Exercise passage:
━━━━━━━━━━

After the war, Fainsod became Harvard’s leading expert on Soviet affairs. He taught a popular course on Soviet government, noted for its polished lectures, and guided numerous graduate students, some of whom today hold influential posts at universities and in government. Not the least of his contributions to Soviet studies in this country was to have helped found and direct the Russian Research Center at Harvard.
In 1953, Fainsod published in the Russian Research Center series a book destined to become his chef d’oeuvre, How Russia Is Ruled. The range of research, the clarity of exposition, and the judicious quality of the conclusions at once established this volume as the standard work in its field. In 1964, Fainsod brought out a revised edition which incorporated material that had come to light in the decade following Stalin’s death, and altered the analysis wherever it was necessary to allow for the changes that had occurred since the 20th Party Congress.
In both instances, the timing of publication turned out to have been unlucky: the first edition appeared months after Stalin’s death, just as the Stalinist system, to which it was principally devoted, was about to undergo major reforms; the appearance of the revised edition coincided with Khrushchev’s ouster. Fainsod joked resignedly that the appearance of the second revision on which he was at work would surely spell the demise of Brezhnev’s rule. Alas, he was not destined to test that prognosis because he died suddenly in 1973, before he had time to complete the new edition. The standing of How Russia Is Ruled, however, remained so high, and it continued to be used so widely in college courses, that Harvard University Press decided to proceed with a second revision anyway. The task was entrusted to one of Fainsod’s students, Jerry F. Hough, a professor of Soviet politics at Duke.
To the scholar, the verb “to revise” denotes certain fairly well-defined procedures, most of them connected with updating. Revising a scholarly work means, first and foremost, supplementing the evidence on which it rests with information that has emerged since previous publication, and, where this becomes necessary, adjusting the conclusions. In the case of a work concerned with current events, it also means bringing the narrative forward, to the present. A scholar who revises his own publication enjoys, of course, full freedom to alter his approach, methodology, and conclusions. If, however, he is revising someone else’s work, he will be careful, first, clearly to set off his own contributions from those of the original author, and, second, not to tamper with the author’s methodology or principal findings. If he should decide that he cannot, in good conscience, go along either with the methodology or with the principal findings of the work he has been asked to revise, he will resign the assignment and, if so moved, write his own book instead.

━━━━━━━━━━

Job item A:
Retype the records from their first line through the line that contains "della modernità architettonica", including both of those lines.
The text above and the records that come next have nothing to do with each other.

━━━━━━━━━━

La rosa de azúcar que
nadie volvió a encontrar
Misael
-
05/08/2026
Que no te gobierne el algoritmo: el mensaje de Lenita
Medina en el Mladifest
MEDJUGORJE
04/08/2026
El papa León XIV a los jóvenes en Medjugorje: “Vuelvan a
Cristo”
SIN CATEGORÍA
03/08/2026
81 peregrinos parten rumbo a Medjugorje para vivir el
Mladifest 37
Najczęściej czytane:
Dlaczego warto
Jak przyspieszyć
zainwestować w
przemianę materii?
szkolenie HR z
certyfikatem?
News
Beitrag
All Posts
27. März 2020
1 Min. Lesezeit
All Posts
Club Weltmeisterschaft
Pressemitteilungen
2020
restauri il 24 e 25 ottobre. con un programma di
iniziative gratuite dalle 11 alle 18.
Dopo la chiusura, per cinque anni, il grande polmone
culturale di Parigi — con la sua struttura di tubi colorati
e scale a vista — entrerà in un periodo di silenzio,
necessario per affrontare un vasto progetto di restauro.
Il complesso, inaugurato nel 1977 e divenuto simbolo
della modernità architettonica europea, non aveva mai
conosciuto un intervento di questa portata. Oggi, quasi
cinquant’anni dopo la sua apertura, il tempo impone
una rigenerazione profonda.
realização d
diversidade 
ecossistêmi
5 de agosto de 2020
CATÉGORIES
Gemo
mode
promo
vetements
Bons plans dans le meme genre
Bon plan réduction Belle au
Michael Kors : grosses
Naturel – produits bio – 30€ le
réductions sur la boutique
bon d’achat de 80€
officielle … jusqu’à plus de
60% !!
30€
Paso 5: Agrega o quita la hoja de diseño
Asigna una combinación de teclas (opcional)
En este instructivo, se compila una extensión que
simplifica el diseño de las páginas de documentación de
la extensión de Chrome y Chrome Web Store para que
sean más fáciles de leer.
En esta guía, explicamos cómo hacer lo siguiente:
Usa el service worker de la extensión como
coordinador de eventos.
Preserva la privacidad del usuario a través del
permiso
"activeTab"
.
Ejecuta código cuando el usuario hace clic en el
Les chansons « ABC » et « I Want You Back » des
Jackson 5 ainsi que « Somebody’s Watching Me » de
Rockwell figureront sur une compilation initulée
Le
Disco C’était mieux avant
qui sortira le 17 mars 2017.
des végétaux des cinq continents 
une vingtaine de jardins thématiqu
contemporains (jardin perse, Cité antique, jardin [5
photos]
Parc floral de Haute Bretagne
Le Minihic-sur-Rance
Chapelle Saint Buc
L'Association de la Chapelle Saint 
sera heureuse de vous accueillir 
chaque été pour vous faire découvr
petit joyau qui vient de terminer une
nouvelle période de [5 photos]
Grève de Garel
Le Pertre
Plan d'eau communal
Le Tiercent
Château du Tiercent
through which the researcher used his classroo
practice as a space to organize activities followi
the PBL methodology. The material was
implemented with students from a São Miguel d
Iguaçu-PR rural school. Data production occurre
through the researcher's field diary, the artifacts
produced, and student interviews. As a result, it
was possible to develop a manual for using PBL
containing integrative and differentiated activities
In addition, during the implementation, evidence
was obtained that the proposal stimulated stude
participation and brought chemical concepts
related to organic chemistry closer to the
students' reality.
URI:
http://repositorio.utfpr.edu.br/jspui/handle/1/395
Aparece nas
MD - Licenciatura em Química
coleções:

━━━━━━━━━━

Job item B:
In the passage about How Russia Is Ruled, translate this sentence into Spanish: "Fainsod joked resignedly that the appearance of the second revision on which he was at work would surely spell the demise of Brezhnev's rule."

Written solution A:
La rosa de azúcar que
nadie volvió a encontrar
Misael
-
05/08/2026
Que no te gobierne el algoritmo: el mensaje de Lenita
Medina en el Mladifest
MEDJUGORJE
04/08/2026
El papa León XIV a los jóvenes en Medjugorje: “Vuelvan a
Cristo”
SIN CATEGORÍA
03/08/2026
81 peregrinos parten rumbo a Medjugorje para vivir el
Mladifest 37
Najczęściej czytane:
Dlaczego warto
Jak przyspieszyć
zainwestować w
przemianę materii?
szkolenie HR z
certyfikatem?
News
Beitrag
All Posts
27. März 2020
1 Min. Lesezeit
All Posts
Club Weltmeisterschaft
Pressemitteilungen
2020
restauri il 24 e 25 ottobre. con un programma di
iniziative gratuite dalle 11 alle 18.
Dopo la chiusura, per cinque anni, il grande polmone
culturale di Parigi — con la sua struttura di tubi colorati
e scale a vista — entrerà in un periodo di silenzio,
necessario per affrontare un vasto progetto di restauro.
Il complesso, inaugurato nel 1977 e divenuto simbolo
della modernità architettonica europea, non aveva mai

Written solution B:
Fainsod bromeó con resignación diciendo que la publicación de la segunda revisión en la que estaba trabajando sin duda marcaría el fin del gobierno de Brézhnev.